While I was working on my nice new Pygments style, I got to thinking about my website's own color palette which after a few years had grown into an interesting hodge-podge. A palette refresh turned into a bit of a CSS audit and an excuse to play with some cool new CSS3 features and some old IE4 friends that are finally about ready for prime-time ("Hello, @font-face!").

July 4th will begin the 8th year of my blogging from my domain name. In that time I've had three major designs (with quite a few more than that rewrites and tweaks). The current design dates back to the migration from Drupal (yuck) to my current, not-very-fancy-but-all-I-really-want custom Django mini-Frankenstein. It's hard to believe, but that happened this time four years ago, meaning that I've used the current design for nearly half of the domain's life... The current design was rewritten once since then to replace inherited spaghetti CSS grids for YUI's nice clean orderly system.

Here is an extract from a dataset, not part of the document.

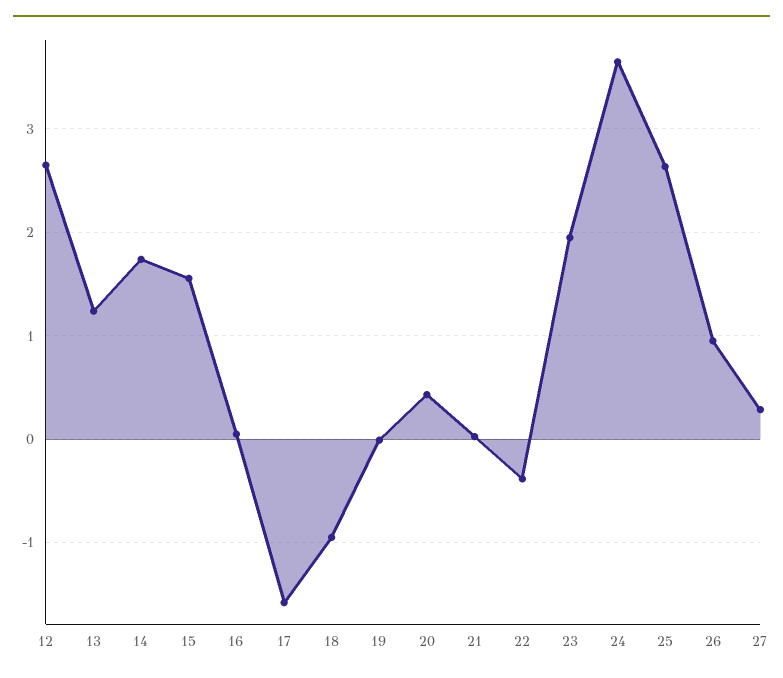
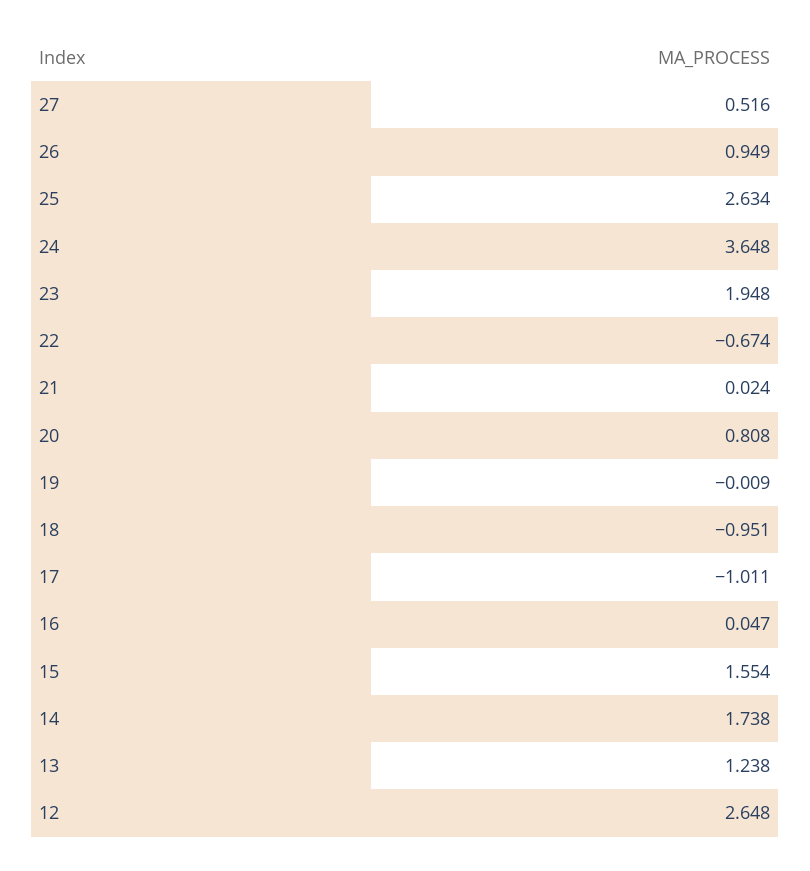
17: -1.6 -> -1.011
20: 0.4 -> 0.808
22: -0.4 -> -0.674
27: 0.3 -> 0.516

This weekend's design refresh, nicknamed "tangowithme", I standardized the site's color palette, as with the Pygments style, on the Tango palette, which I love. It's like pastel candies for your eyes. To make palette handling a tad bit easier I used a subtly hacked CleverCSS in a simple design-time build system (along with cssmin to preserve a few useful kilobytes).

The more noticeable differences are that I'm using a couple of CSS3 features that you will catch on most modern browsers: border-radius corner rounding and linear gradients. The CSS3 Gradient Generator from glzrad.com was quite nice for visualizing the gradient design.

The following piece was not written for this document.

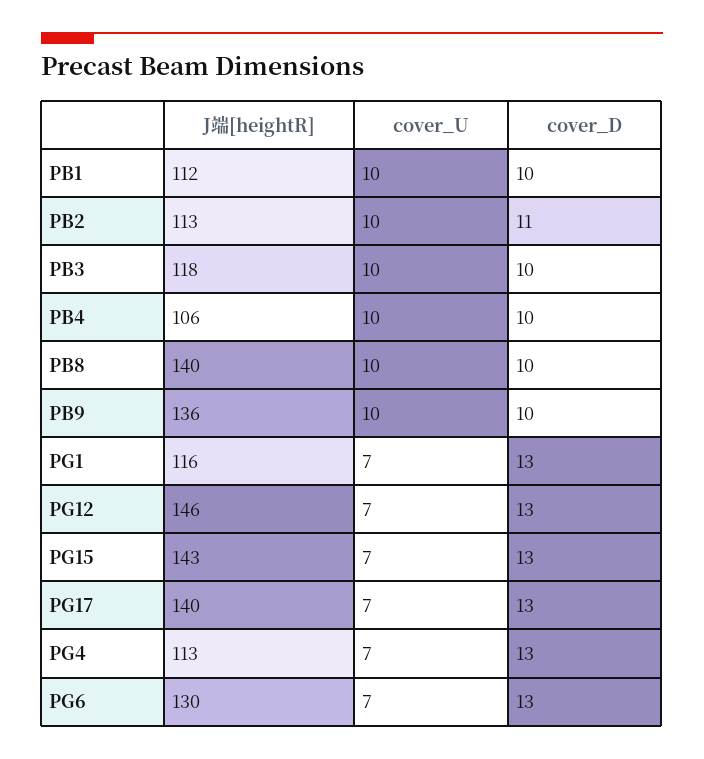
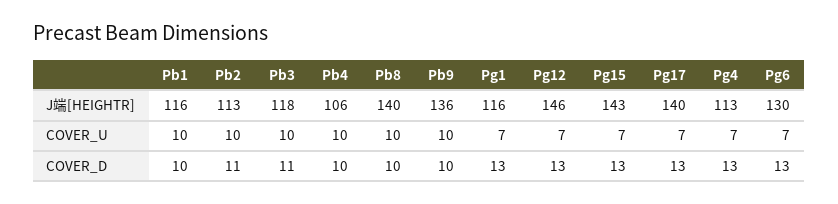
J端[heightR], PB1: 112 -> 116
cover_D, PB3: 10 -> 11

The most noticeable difference is of course the fonts. If your browser supports it (and many, many will) you'll notice Orbitron headings and Latin Modern Roman text for what I think to be an interesting mix of sci-fi titling and classic lettering (albeit with some modern sensibilities) by way of the textbook. (Latin Modern Roman is a descendant of Computer Modern, one of the most classic fonts in computer typesetting, particularly academic work.) Both are awesome free fonts, and I have to thank Kernest for the currently free, optimized hosting of awesome free fonts. I intended to host all of the fonts for my webpage by myself, but due to security protocols in Firefox I couldn't use my normal S3-based static file hosting approach. (S3 currently doesn't support Access-Control-Allow-Origin headers.)

So, yeah, I'm surprised that my taste for this design style has lasted as long as it has, but this refresh may keep around for another few years. I'm still tweaking it, but hopefully for y'all that care about my website's design sensibility you might be pleasantly surprised by it. (I think it is awesome.)